So the title of this post is a play on lyrics from the Firefly theme song which occurred to me at the recent cloud workshop as I attempted to amuse my cloud friends, some of whom I think occasionally feel a bit like the crew of the Serenity as they retreat from a sort of Traditional IT Alliance. There was much discussion of the AWS partial service outage at the Cloud Computing Workshop last weekend organized by the Silicon Valley Cloud Computing Group. The outage has been spun in every possible way including suggestions it demonstrates cloud services are inherently unsafe. I think the more interesting take-away from the outage is that certain organizations' disaster avoidance plans - something we can do in the cloud, but less often in traditional IT - worked.
The notion of disaster avoidance is kind of like disaster recovery (DR) on steroids. Traditional DR often consists of a standby or secondary DR site with a plan to fail over to the secondary site with some acceptable loss of state or data. These fail-over plans tend to become stale and can be complicated by unforeseen technical issues which can increase the time and effort required for fail-over. This fail-over time is often called a recovery time objective, or RTO. The secondary environment generally has to equal the primary in hardware capacity and can be a large capex that is not always highly productive or well monetized.
Disaster avoidance scenarios feature multiple live application instances in different geographic locations that each service transactions according to load balancing or regional distribution.

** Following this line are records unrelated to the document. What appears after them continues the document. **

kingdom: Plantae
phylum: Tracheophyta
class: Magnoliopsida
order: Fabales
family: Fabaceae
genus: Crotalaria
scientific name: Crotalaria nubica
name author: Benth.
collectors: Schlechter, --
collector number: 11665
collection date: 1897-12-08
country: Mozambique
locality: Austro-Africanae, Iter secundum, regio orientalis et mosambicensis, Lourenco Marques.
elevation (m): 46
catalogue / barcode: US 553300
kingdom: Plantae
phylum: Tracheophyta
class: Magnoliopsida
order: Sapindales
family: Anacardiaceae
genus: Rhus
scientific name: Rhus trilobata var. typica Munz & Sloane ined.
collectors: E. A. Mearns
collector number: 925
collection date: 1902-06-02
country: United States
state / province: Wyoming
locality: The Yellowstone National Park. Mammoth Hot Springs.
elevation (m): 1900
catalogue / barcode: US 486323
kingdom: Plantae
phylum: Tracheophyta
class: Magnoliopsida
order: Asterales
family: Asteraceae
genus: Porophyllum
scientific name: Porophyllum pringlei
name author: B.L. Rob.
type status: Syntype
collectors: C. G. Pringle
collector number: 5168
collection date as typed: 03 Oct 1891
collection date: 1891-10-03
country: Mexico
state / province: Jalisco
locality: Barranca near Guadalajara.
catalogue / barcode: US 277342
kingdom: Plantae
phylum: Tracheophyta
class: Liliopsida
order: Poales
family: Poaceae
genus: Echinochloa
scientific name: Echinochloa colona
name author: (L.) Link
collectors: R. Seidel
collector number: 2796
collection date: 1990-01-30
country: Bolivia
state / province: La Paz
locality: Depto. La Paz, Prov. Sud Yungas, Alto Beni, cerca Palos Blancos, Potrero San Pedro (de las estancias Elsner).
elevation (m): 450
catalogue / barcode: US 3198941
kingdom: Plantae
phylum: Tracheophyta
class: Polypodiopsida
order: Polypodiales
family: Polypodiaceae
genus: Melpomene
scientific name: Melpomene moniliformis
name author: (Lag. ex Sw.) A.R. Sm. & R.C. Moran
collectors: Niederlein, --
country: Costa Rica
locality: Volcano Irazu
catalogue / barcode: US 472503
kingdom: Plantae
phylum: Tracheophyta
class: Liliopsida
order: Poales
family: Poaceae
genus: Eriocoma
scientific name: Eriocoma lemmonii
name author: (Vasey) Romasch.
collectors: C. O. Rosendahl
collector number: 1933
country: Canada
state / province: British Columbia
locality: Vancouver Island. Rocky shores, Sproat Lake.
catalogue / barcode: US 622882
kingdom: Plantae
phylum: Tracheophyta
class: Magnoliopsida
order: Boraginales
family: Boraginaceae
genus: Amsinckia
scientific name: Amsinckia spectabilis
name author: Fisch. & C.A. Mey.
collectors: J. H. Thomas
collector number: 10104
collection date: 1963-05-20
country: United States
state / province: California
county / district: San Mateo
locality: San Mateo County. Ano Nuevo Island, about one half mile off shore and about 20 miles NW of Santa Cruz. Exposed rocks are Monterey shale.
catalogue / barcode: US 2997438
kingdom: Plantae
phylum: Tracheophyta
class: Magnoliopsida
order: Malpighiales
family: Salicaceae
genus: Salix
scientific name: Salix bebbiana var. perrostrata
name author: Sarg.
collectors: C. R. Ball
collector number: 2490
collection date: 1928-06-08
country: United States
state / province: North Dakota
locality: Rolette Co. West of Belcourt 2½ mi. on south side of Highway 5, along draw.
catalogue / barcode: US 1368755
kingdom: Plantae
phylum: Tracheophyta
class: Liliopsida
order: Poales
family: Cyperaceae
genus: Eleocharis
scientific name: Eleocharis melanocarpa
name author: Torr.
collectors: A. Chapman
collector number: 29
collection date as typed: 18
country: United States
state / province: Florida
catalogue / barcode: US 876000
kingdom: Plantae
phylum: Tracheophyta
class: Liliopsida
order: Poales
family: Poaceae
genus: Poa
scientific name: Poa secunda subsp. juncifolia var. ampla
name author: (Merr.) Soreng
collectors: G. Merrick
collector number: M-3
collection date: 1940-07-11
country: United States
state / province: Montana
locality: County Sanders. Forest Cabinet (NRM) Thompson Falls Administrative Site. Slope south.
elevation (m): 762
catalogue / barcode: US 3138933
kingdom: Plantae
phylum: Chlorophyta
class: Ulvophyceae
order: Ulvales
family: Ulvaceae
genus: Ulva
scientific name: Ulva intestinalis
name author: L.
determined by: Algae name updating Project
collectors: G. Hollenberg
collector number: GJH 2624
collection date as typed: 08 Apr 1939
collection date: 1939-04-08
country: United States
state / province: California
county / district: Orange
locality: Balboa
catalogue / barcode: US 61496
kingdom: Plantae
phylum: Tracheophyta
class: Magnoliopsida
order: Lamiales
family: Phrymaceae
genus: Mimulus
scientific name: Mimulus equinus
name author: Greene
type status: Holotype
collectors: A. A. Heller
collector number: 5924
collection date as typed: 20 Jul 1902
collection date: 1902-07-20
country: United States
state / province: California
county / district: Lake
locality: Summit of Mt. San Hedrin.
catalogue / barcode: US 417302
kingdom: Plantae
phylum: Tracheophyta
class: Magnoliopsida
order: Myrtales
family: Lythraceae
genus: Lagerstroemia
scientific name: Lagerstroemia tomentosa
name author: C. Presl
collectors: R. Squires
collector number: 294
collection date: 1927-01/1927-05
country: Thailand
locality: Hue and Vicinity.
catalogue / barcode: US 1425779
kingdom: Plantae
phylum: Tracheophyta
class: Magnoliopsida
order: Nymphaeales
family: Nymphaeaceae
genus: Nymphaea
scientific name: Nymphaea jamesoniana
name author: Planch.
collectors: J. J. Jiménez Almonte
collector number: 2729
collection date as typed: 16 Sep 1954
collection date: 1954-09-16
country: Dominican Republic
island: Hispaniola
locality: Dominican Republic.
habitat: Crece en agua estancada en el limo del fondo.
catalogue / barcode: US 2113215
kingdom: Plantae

If the instances continuously replicate state, a failure of one instance can theoretically yield no loss of service as transactions are re-routed to remaining instances. In reality, there is probably not a way to have zero service interruption, as transactions in-flight in a failing environment can be lost, but minimal loss seems feasible. Disaster avoidance is fantastically expensive and hard to do in the world of traditional IT but it seems people are succeeding in building DA in the cloud, where a given consumer's infrastructure cost is tiny fraction of the whole.
At the workshop, Adrian Cockcroft and Chris Pinkham discussed the outage and the Netflix success story which features disaster avoidance. Adrian described how they redesigned their platform to survive both atomic and systemic failures and how these design decisions served them well as they became aware of the degradations in the affected AWS region and decided to evacuate the region. The outage began in the wee hours of the morning when Netflix's traffic load was at it lowest point of the day. This allowed Netflix to remain operational in the zone as the application workload was low enough that it continued to function despite the infrastructure degradation. As they realized the outage would continue into the peak demand period of the new day, they made the decision to evacuate the zone by reconfiguring load balancers to direct all traffic to the unaffected zones. This was the first time they had done this and Adrian remarked that it was harder than they would have liked but worked in the end and they were able to evacuate the problem zone before entering their peak demand period and consequently had a minimal service disruption. Afterward I asked how they did this with no significant loss of application state; the answer seems to be that their data layers utilize use S3 and/or SimpleDB and so this data gets replicated between regions automagically for the most part.
Adrian also have an interesting talk recounting the Netflix experience in moving to AWS after realizing that it was impossible to build and operate data centers fast enough to accommodate their accelerating, and unpredictable, growth rate. They also realized they desired to have disaster avoidance capabilities, in support of very high availability, and the cost of doing this in the cloud was an order of magnitude less.
There was much discussion of failure scenarios; a significant disruption to SimpleDB or S3 control planes, for example, could have made the outage more severe. AWS will probably design more redundancy, regional fault tolerance and survivability in the outcome of this and the next incident may well have a smaller impact. In the final analysis, all complex systems occasionally have service degradations and most of us have experienced a complex cascade failure during our careers regardless of whether we use cloud based or traditional on-premise infrastructure. In the long run, it's probably not a bad strategy to utilize multiple cloud providers both for disaster avoidance and in order to leverage these options during contract negotiations. While it might not be feasible for an application the size of Netflix to operate on multiple providers, it's certainly an option for many of the rest of us.
Chris Pinkham made some interesting remarks on troubleshooting complex failures at scale to the effect that looking for "root causes" in very complex systems is the wrong approach. Complex systems at scale almost always have some level of failures and degradations present and major outages are not so much caused, as triggered, by a confluence of problems that combine in just the right way. Identifying these sorts of triggers, he argued, is a better method for getting to high uptime at scale. He also made some insightful remarks that very complex systems sometimes cannot be fully tested and threat modeled for fault conditions and the best approach is to plan for occasional degradations and design for survivability at the systemic level.
John Adams give a very interesting talk on Twitter's experience growing and operating at scale which provided a look inside their technical operations.